De toutes les sentences que nous a laissées Benjamin Constant, il en est une qui parle particulièrement à nos contemporains : "On se sent l’impatience d’avoir traversé la vie et échappé aux hommes." Échapper aux hommes, en finir avec les tracassins, démissionner, cultiver son jardin, éternelle chimère ! Sur notre désir de retrait vers une paix intérieure qui résulterait d’une fuite hors du monde une fois la mission accomplie, le vieux Benjamin Constant dit finalement à peu près la même chose que son aîné Jean-Jacques Rousseau ("Me voici donc seul sur la terre, n’ayant plus de prochain…"), et la même chose aussi que le jeune Blaise Pascal longtemps avant eux : "Ainsi s’écoule toute la vie, on cherche le repos en combattant quelques obstacles."
Le repos ou l’ennui ?
Nous cherchons tous un repos mérité, assurément. Saint Paul lui-même, dans sa deuxième lettre à Timothée, se réjouit d’avoir mené le bon combat et aspire à se reposer. Il pense avoir mérité sa retraite et cotisé assez de trimestres d’évangélisateur pour recevoir la couronne de justice. Il allait pourtant bientôt reprendre la route et recevoir la couronne du martyre.
Le repos devient insupportable par l’ennui qu’il engendre. Il faut sortir et mendier le tumulte.
Le chrétien Blaise Pascal n’en reste pas, lui non plus, où les déistes Constant et Rousseau s’arrêtent. Il observe que lorsque l’homme enfin trouve ce si désirable repos, "le repos devient insupportable par l’ennui qu’il engendre. Il faut sortir et mendier le tumulte".
Cercle vicieux. L’homme ne sait pas demeurer au repos dans une chambre, et c’est pourquoi, faute de chercher la paix en Dieu, il déclenche des opérations militaires spéciales, achète des voitures décapotables, prend le pouvoir dans sa paroisse ou tombe amoureux de la femme du voisin. À défaut, il déverse son courroux sur les réseaux sociaux. En un mot, il déraille.

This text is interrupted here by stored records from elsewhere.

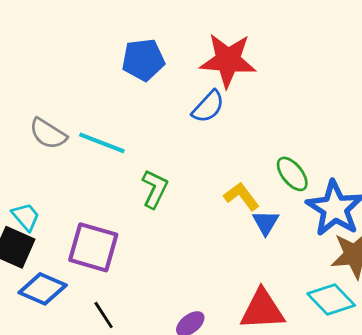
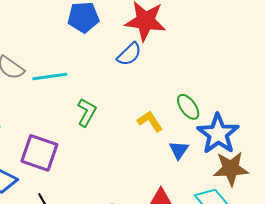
cyan line: (102, 143) -> (50, 77), turned -32
blue triangle: (266, 223) -> (179, 150), moved

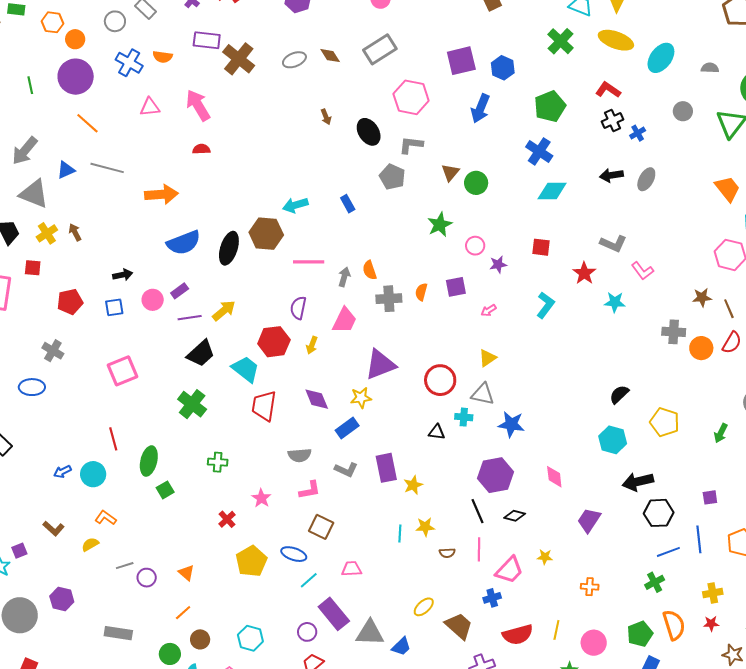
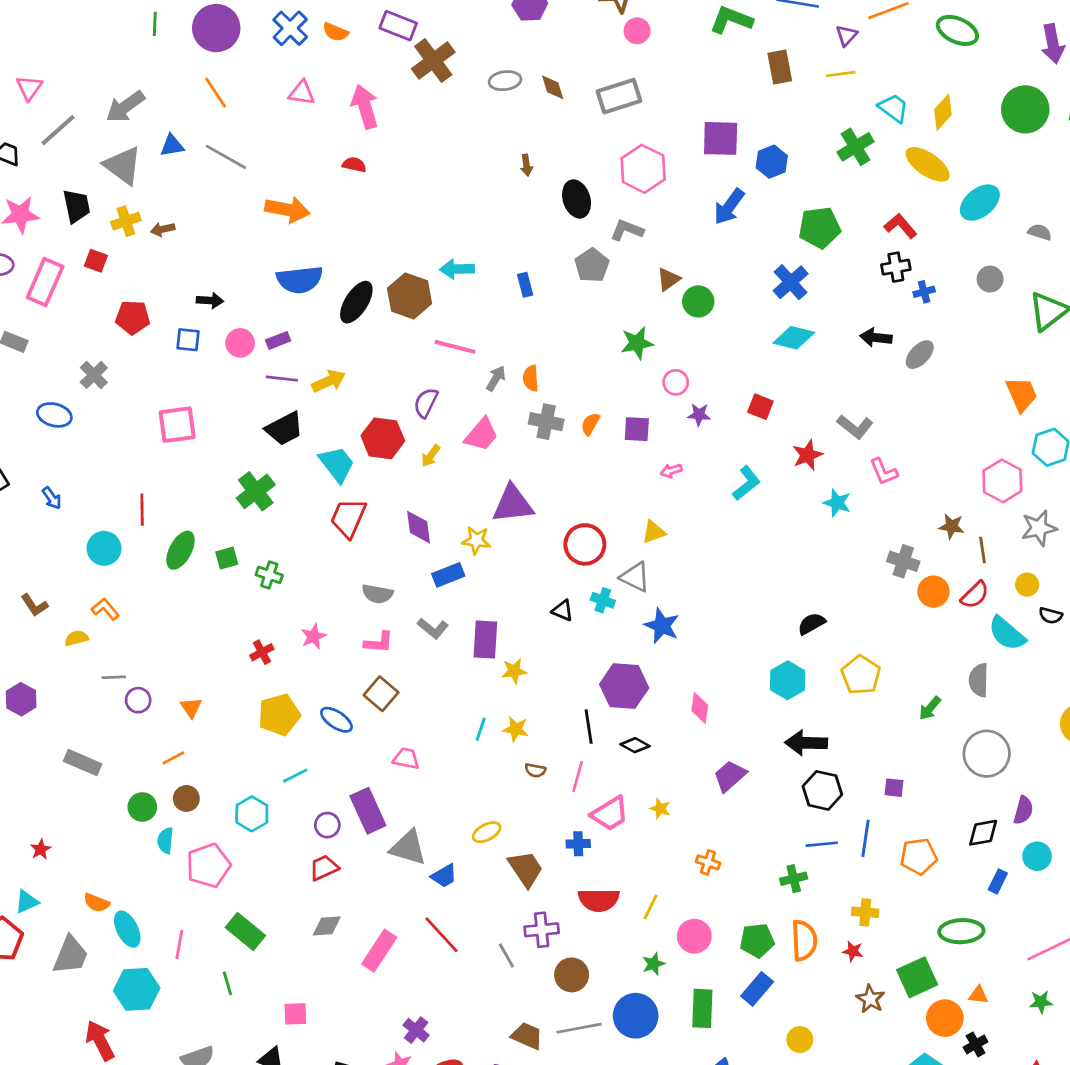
brown arrow: (75, 232) -> (163, 229), turned -90
blue arrow: (62, 472) -> (52, 498), moved, turned -114
green square: (165, 490) -> (227, 558), moved
cyan line: (309, 580) -> (295, 776), moved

Ou alors il chasse.
La joie de louer Dieu
Mais on ne peut pas chasser tous les jours. Mardi, notre maître d’équipage était cloué au fond de son lit par la grippe. Pas question de découpler la meute sans lui. Face au vide métaphysique d’une journée sans programme, je me suis décidé à seller tout de même mon cheval. Faute de chasse, je suis parti pour une course sans but et sans horaire. Il pleuvait, ou plus exactement il tombait de la neige fondue. L’eau ruisselait partout. Il faisait un froid pénétrant, le ciel était désespérément gris, temps idéal pour chevaucher au hasard dans la campagne. Au moment de franchir un ruisseau grossi par la pluie, mon cheval a refusé l’obstacle. Je n’ai pas insisté. Deux kilomètres de détour pour trouver un pont n’est pas un tracas quand on ne va nulle part et qu’on a tout son temps. Heureux détour ! En longeant le ruisseau, l’épagneul qui m’accompagnait a dérangé un lièvre, rayon de feu dans la nature austère.

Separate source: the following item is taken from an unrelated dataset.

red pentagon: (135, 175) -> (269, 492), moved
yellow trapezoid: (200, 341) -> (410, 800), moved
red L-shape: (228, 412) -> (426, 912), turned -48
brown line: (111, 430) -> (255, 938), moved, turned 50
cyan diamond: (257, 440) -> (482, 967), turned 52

Dans les chênes, des palombes attardées, celles qui passent l’hiver chez nous, nous regardaient sans crainte. Et dans les étangs, les canards ne s’envolaient pas à notre approche. Quand nos repères s’effondrent, quand la France découvre qu’elle n’a pas de chars lourds, quand même le Parti socialiste n’ose plus faire la leçon, il reste les palombes, les lièvres et les canards sauvages : ceux qui sont encore là après la fermeture goûtent la joie d’échapper aux hommes. Ils vivent l’idéal de Benjamin Constant. Cependant la paix que nous trouvons à les admirer de loin vaut mieux que tous les repos dans une chambre, parce qu’elle nous conduit à louer Dieu. Elle nous rapproche de l’idéal de Blaise Pascal.